One lesson from this, though is that an unexpected expense in retirement is equipment upgrades. Like I said, I despise being forced to upgrade equipment against my will. Often, they tempt us into these upgrades by offering lower prices - at least initially. U-Verse was cheaper than DSL when I switched, thinking I was saving money and being clever. But over time, the cost ratcheted up. And I am sure wireless will do the same thing. You want internet, you want to stream videos, you have to pay. That is, unless you want to go to the library or internet cafe and log onto someone's WiFi account, and watch over-the-air television with a flat-plane antenna.
Or, merely choose not to consume online content at all, which frankly, seems more and more attractive these days. Everything, it seems, online, is designed to get you to click, to get at you at a visceral, reptilian-brain level. You are baited and they want you to be outraged over this and that. Or to share a cute cat video on Facebook, while you barf up the most intimate of demographic data to God-only-knows who. Already, a lot of the younger generation is simply walking away from Cable TV - it simply isn't worth it. Even if they paid me to watch, I think I would decline.
The interesting thing about cutting this last cord (or second-to-last, if you count Georgia Power) is that now I have to decide what to do with my landline phones, my VoIP account, and all those wires in my house. I could sell the phones at a garage sale (resale price: $5 each, if that) or continue to use them with my Dock-N-Talk as a "landline" with the cell phone. There is some advantage to that - a real phone provides side tone and is more comfortable to talk on. Plus, you don't have to "run for the phone" before it goes to VoiceMail, when it rings - you just pick up an extension.
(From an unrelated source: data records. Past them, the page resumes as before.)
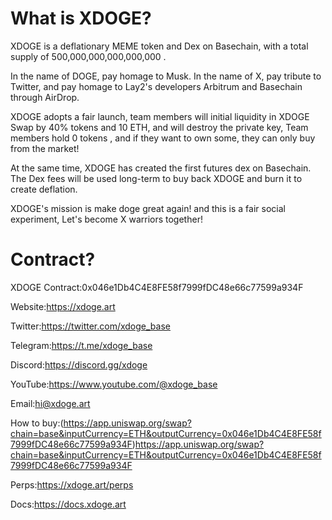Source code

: 
# What is XDOGE?

XDOGE is a deflationary MEME token and Dex on Basechain, with a total supply of 500,000,000,000,000,000 .

In the name of DOGE, pay homage to Musk. In the name of X, pay tribute to Twitter, and pay homage to Lay2's developers Arbitrum and Basechain through AirDrop.

XDOGE adopts a fair launch, team members will initial liquidity in XDOGE Swap by 40% tokens and 10 ETH, and will destroy the private key, Team members hold 0 tokens , and if they want to own some, they can only buy from the market!

At the same time, XDOGE has created the first futures dex on Basechain. The Dex fees will be used long-term to buy back XDOGE and burn it to create deflation.

XDOGE's mission is make doge great again! and this is a fair social experiment, Let's become X warriors together!

# Contract?
XDOGE Contract:0x046e1Db4C4E8FE58f7999fDC48e66c77599a934F

Website:https://xdoge.art

Twitter:https://twitter.com/xdoge_base

Telegram:https://t.me/xdoge_base

Discord:https://discord.gg/xdoge

YouTube:https://www.youtube.com/@xdoge_base

Email:hi@xdoge.art

How to buy:(https://app.uniswap.org/swap?chain=base&inputCurrency=ETH&outputCurrency=0x046e1Db4C4E8FE58f7999fDC48e66c77599a934F)https://app.uniswap.org/swap?chain=base&inputCurrency=ETH&outputCurrency=0x046e1Db4C4E8FE58f7999fDC48e66c77599a934F

Perps:https://xdoge.art/perps

Docs:https://docs.xdoge.art
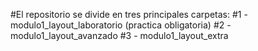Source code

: #El repositorio se divide en tres principales carpetas:
#1 - modulo1_layout_laboratorio (practica obligatoria)
#2 - modulo1_layout_avanzado
#3 - modulo1_layout_extra
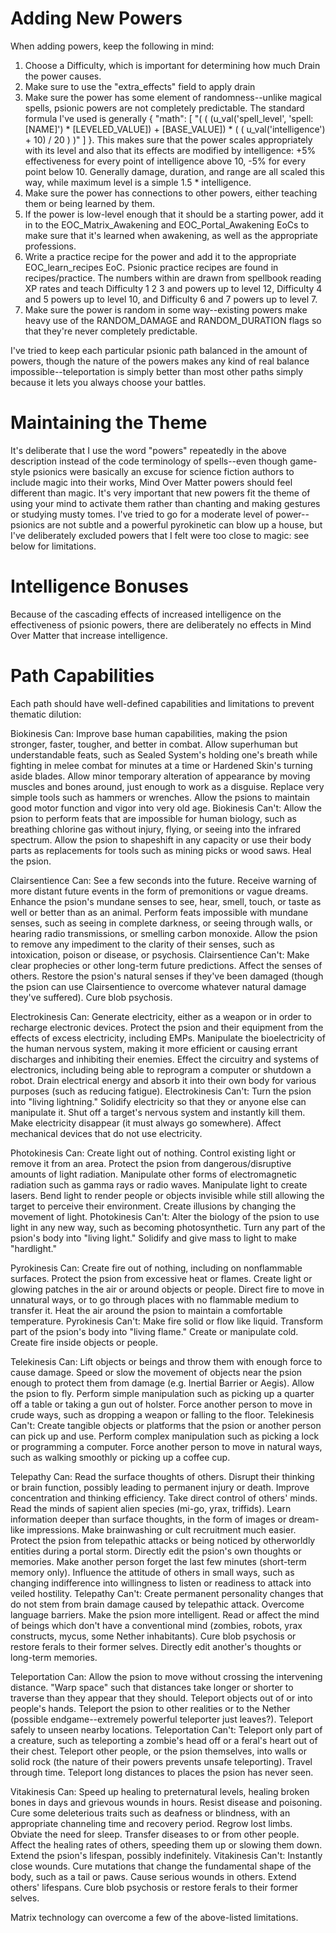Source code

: # Adding New Powers

When adding powers, keep the following in mind:

1) Choose a Difficulty, which is important for determining how much Drain the power causes.
2) Make sure to use the "extra_effects" field to apply drain
3) Make sure the power has some element of randomness--unlike magical spells, psionic powers are not completely predictable. The standard formula I've used is generally { "math": [ "( ( (u_val('spell_level', 'spell: [NAME]') * [LEVELED_VALUE]) + [BASE_VALUE]) * ( ( u_val('intelligence') + 10) / 20 ) )" ] }. This makes sure that the power scales appropriately with its level and also that its effects are modified by intelligence: +5% effectiveness for every point of intelligence above 10, -5% for every point below 10. Generally damage, duration, and range are all scaled this way, while maximum level is a simple 1.5 * intelligence.
4) Make sure the power has connections to other powers, either teaching them or being learned by them.
5) If the power is low-level enough that it should be a starting power, add it in to the EOC_Matrix_Awakening and EOC_Portal_Awakening EoCs to make sure that it's learned when awakening, as well as the appropriate professions.
6) Write a practice recipe for the power and add it to the appropriate EOC_learn_recipes EoC. Psionic practice recipes are found in recipes/practice. The numbers within are drawn from spellbook reading XP rates and teach Difficulty 1 2 3 and powers up to level 12, Difficulty 4 and 5 powers up to level 10, and Difficulty 6 and 7 powers up to level 7.
7) Make sure the power is random in some way--existing powers make heavy use of the RANDOM_DAMAGE and RANDOM_DURATION flags so that they're never completely predictable. 

I've tried to keep each particular psionic path balanced in the amount of powers, though the nature of the powers makes any kind of real balance impossible--teleportation is simply better than most other paths simply because it lets you always choose your battles. 

# Maintaining the Theme

It's deliberate that I use the word "powers" repeatedly in the above description instead of the code terminology of spells--even though game-style psionics were basically an excuse for science fiction authors to include magic into their works, Mind Over Matter powers should feel different than magic. It's very important that new powers fit the theme of using your mind to activate them rather than chanting and making gestures or studying musty tomes. I've tried to go for a moderate level of power--psionics are not subtle and a powerful pyrokinetic can blow up a house, but I've deliberately excluded powers that I felt were too close to magic: see below for limitations.

# Intelligence Bonuses

Because of the cascading effects of increased intelligence on the effectiveness of psionic powers, there are deliberately no effects in Mind Over Matter that increase intelligence. 

# Path Capabilities

Each path should have well-defined capabilities and limitations to prevent thematic dilution:

Biokinesis Can: Improve base human capabilities, making the psion stronger, faster, tougher, and better in combat.  Allow superhuman but understandable feats, such as Sealed System's holding one's breath while fighting in melee combat for minutes at a time or Hardened Skin's turning aside blades. Allow minor temporary alteration of appearance by moving muscles and bones around, just enough to work as a disguise.  Replace very simple tools such as hammers or wrenches.  Allow the psions to maintain good motor function and vigor into very old age. 
Biokinesis Can't: Allow the psion to perform feats that are impossible for human biology, such as breathing chlorine gas without injury, flying, or seeing into the infrared spectrum.  Allow the psion to shapeshift in any capacity or use their body parts as replacements for tools such as mining picks or wood saws.  Heal the psion.

Clairsentience Can:  See a few seconds into the future.  Receive warning of more distant future events in the form of premonitions or vague dreams.  Enhance the psion's mundane senses to see, hear, smell, touch, or taste as well or better than as an animal.  Perform feats impossible with mundane senses, such as seeing in complete darkness, or seeing through walls, or hearing radio transmissions, or smelling carbon monoxide.  Allow the psion to remove any impediment to the clarity of their senses, such as intoxication, poison or disease, or psychosis.
Clairsentience Can't: Make clear prophecies or other long-term future predictions.  Affect the senses of others.  Restore the psion's natural senses if they've been damaged (though the psion can use Clairsentience to overcome whatever natural damage they've suffered).  Cure blob psychosis.

Electrokinesis Can: Generate electricity, either as a weapon or in order to recharge electronic devices.  Protect the psion and their equipment from the effects of excess electricity, including EMPs.  Manipulate the bioelectricity of the human nervous system, making it more efficient or causing errant discharges and inhibiting their enemies.  Effect the circuitry and systems of electronics, including being able to reprogram a computer or shutdown a robot.  Drain electrical energy and absorb it into their own body for various purposes (such as reducing fatigue).
Electrokinesis Can't: Turn the psion into "living lightning."  Solidify electricity so that they or anyone else can manipulate it.  Shut off a target's nervous system and instantly kill them.  Make electricity disappear (it must always go somewhere).  Affect mechanical devices that do not use electricity. 

Photokinesis Can: Create light out of nothing.  Control existing light or remove it from an area. Protect the psion from dangerous/disruptive amounts of light radiation.  Manipulate other forms of electromagnetic radiation such as gamma rays or radio waves.  Manipulate light to create lasers.  Bend light to render people or objects invisible while still allowing the target to perceive their environment.  Create illusions by changing the movement of light.
Photokinesis Can't: Alter the biology of the psion to use light in any new way, such as becoming photosynthetic.  Turn any part of the psion's body into "living light."  Solidify and give mass to light to make "hardlight."

Pyrokinesis Can: Create fire out of nothing, including on nonflammable surfaces. Protect the psion from excessive heat or flames.  Create light or glowing patches in the air or around objects or people.  Direct fire to move in unnatural ways, or to go through places with no flammable medium to transfer it.  Heat the air around the psion to maintain a comfortable temperature. 
Pyrokinesis Can't: Make fire solid or flow like liquid.  Transform part of the psion's body into "living flame."  Create or manipulate cold.  Create fire inside objects or people. 

Telekinesis Can: Lift objects or beings and throw them with enough force to cause damage.  Speed or slow the movement of objects near the psion enough to protect them from damage (e.g. Inertial Barrier or Aegis).  Allow the psion to fly.  Perform simple manipulation such as picking up a quarter off a table or taking a gun out of holster.  Force another person to move in crude ways, such as dropping a weapon or falling to the floor.
Telekinesis Can't: Create tangible objects or platforms that the psion or another person can pick up and use.  Perform complex manipulation such as picking a lock or programming a computer.  Force another person to move in natural ways, such as walking smoothly or picking up a coffee cup. 

Telepathy Can: Read the surface thoughts of others.  Disrupt their thinking or brain function, possibly leading to permanent injury or death.  Improve concentration and thinking efficiency. Take direct control of others' minds.  Read the minds of sapient alien species (mi-go, yrax, triffids).  Learn information deeper than surface thoughts, in the form of images or dream-like impressions.  Make brainwashing or cult recruitment much easier.  Protect the psion from telepathic attacks or being noticed by otherworldly entities during a portal storm.  Directly edit the psion's own thoughts or memories.  Make another person forget the last few minutes (short-term memory only).  Influence the attitude of others in small ways, such as changing indifference into willingness to listen or readiness to attack into veiled hostility. 
Telepathy Can't: Create permanent personality changes that do not stem from brain damage caused by telepathic attack.  Overcome language barriers.  Make the psion more intelligent.  Read or affect the mind of beings which don't have a conventional mind (zombies, robots, yrax constructs, mycus, some Nether inhabitants).  Cure blob psychosis or restore ferals to their former selves.  Directly edit another's thoughts or long-term memories.

Teleportation Can: Allow the psion to move without crossing the intervening distance.  "Warp space" such that distances take longer or shorter to traverse than they appear that they should.  Teleport objects out of or into people's hands.  Teleport the psion to other realities or to the Nether (possible endgame--extremely powerful teleporter just leaves?).  Teleport safely to unseen nearby locations.
Teleportation Can't: Teleport only part of a creature, such as teleporting a zombie's head off or a feral's heart out of their chest.  Teleport other people, or the psion themselves, into walls or solid rock (the nature of their powers prevents unsafe teleporting).  Travel through time.  Teleport long distances to places the psion has never seen. 

Vitakinesis Can: Speed up healing to preternatural levels, healing broken bones in days and grievous wounds in hours.  Resist disease and poisoning.  Cure some deleterious traits such as deafness or blindness, with an appropriate channeling time and recovery period.  Regrow lost limbs.  Obviate the need for sleep. Transfer diseases to or from other people.  Affect the healing rates of others, speeding them up or slowing them down.  Extend the psion's lifespan, possibly indefinitely. 
Vitakinesis Can't: Instantly close wounds.  Cure mutations that change the fundamental shape of the body, such as a tail or paws.  Cause serious wounds in others.  Extend others' lifespans.  Cure blob psychosis or restore ferals to their former selves. 

Matrix technology can overcome a few of the above-listed limitations.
But then again, who talks on the phone anymore? Every phone call, it seems, is a fraudster. Maybe we call friends or relatives once in a while, but for the most part, people text or e-mail today. So maybe the phones (and I have about eight of them, AT&T small business model 945) will go away, too.
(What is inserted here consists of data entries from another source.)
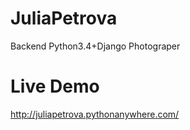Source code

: # JuliaPetrova
Backend Python3.4+Django
Photograper
# Live Demo

http://juliapetrova.pythonanywhere.com/
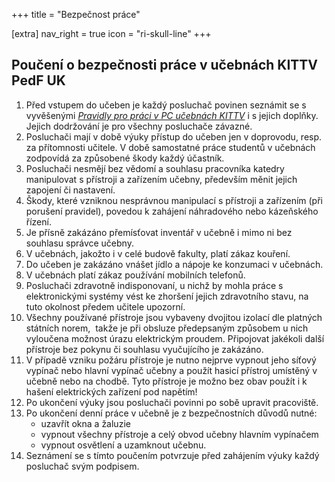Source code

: +++
title = "Bezpečnost práce"

[extra]
nav_right = true
icon = "ri-skull-line"
+++

## Poučení o bezpečnosti práce v učebnách KITTV PedF UK

1.  Před vstupem do učeben je každý posluchač povinen seznámit se s
    vyvěšenými *[Pravidly pro práci v PC učebnách
    KITTV](http://it.pedf.cuni.cz/index.php?menu=76)* i s jejich
    doplňky. Jejich dodržování je pro všechny posluchače závazné.
2.  Posluchači mají v době výuky přístup do učeben jen v doprovodu,
    resp. za přítomnosti učitele. V době samostatné práce studentů v
    učebnách zodpovídá za způsobené škody každý účastník.
3.  Posluchači nesmějí bez vědomí a souhlasu pracovníka katedry
    manipulovat s přístroji a zařízením učebny, především měnit jejich
    zapojení či nastavení.
4.  Škody, které vzniknou nesprávnou manipulací s přístroji a zařízením
    (při porušení pravidel), povedou k zahájení náhradového nebo
    kázeňského řízení.
5.  Je přísně zakázáno přemísťovat inventář v učebně i mimo ni bez
    souhlasu správce učebny.
6.  V učebnách, jakožto i v celé budově fakulty, platí zákaz kouření.
7.  Do učeben je zakázáno vnášet jídlo a nápoje ke konzumaci v učebnách.
8.  V učebnách platí zákaz používání mobilních telefonů.
9.  Posluchači zdravotně indisponovaní, u nichž by mohla práce s
    elektronickými systémy vést ke zhoršení jejich zdravotního stavu, na
    tuto okolnost předem učitele upozorní.
10. Všechny používané přístroje jsou vybaveny dvojitou izolací dle
    platných státních norem,  takže je při obsluze předepsaným způsobem
    u nich vyloučena možnost úrazu elektrickým proudem. Připojovat
    jakékoli další přístroje bez pokynu či souhlasu vyučujícího je
    zakázáno.
11. V případě vzniku požáru přístroje je nutno nejprve vypnout jeho
    síťový vypínač nebo hlavní vypínač učebny a použít hasicí přístroj
    umístěný v učebně nebo na chodbě. Tyto přístroje je možno bez obav
    použít i k hašení elektrických zařízení pod napětím!
12. Po ukončení výuky jsou posluchači povinni po sobě upravit
    pracoviště.
13. Po ukončení denní práce v učebně je z bezpečnostních důvodů nutné:
    -   uzavřít okna a žaluzie
    -   vypnout všechny přístroje a celý obvod učebny hlavním vypínačem 
    -   vypnout osvětlení a uzamknout učebnu.
14. Seznámení se s tímto poučením potvrzuje před zahájením výuky každý
    posluchač svým podpisem.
After being away for five months, I come home and think to myself that I have a lot of old and obsolete shit in my home - crap that needs to be thrown away, quite frankly. We see this at old people's garage sales - appliances and technology that is woefully outdated, and yet they cannot part with it. Things like tube televisions and CRT monitors - "I paid a lot of money for that!" they think, so they cannot merely toss it in the trash. And increasingly, the trash man won't even pick that sort of thing up.
So, while you add up the cost of utilities, insurance, taxes, food, gasoline, phone service, and whatnot, and think, "this is how much I need to retire" - think again about things like technology upgrades. Maybe my retired 3rd grade teacher could rely on driving her 1965 Mercedes until the day she died or turned in her license. Today, it is likely you'll want to upgrade technology periodically - or be forced to do so over time. Factor that into your retirement calculations.
For the time being, cutting the cord on U-Verse will save us some money - and headaches. I suspect I will put my old PC into storage (my second-to-last, actually a better machine, died and was thrown away). What I will likely do with my last PC is transfer the data to portable hard drives (or the cloud?) and throw it away as well (the video card is starting to go, and it is a decade old - not worth fixing!). It seems the laptop and cell phone are the new norm, at least for me, now that I am retired.
In a way, it is liberating. My "Office" will be a lot less cluttered, and I will have less technology to deal with. Less is more as I am realizing over time. Less technology, less hardware, less stress.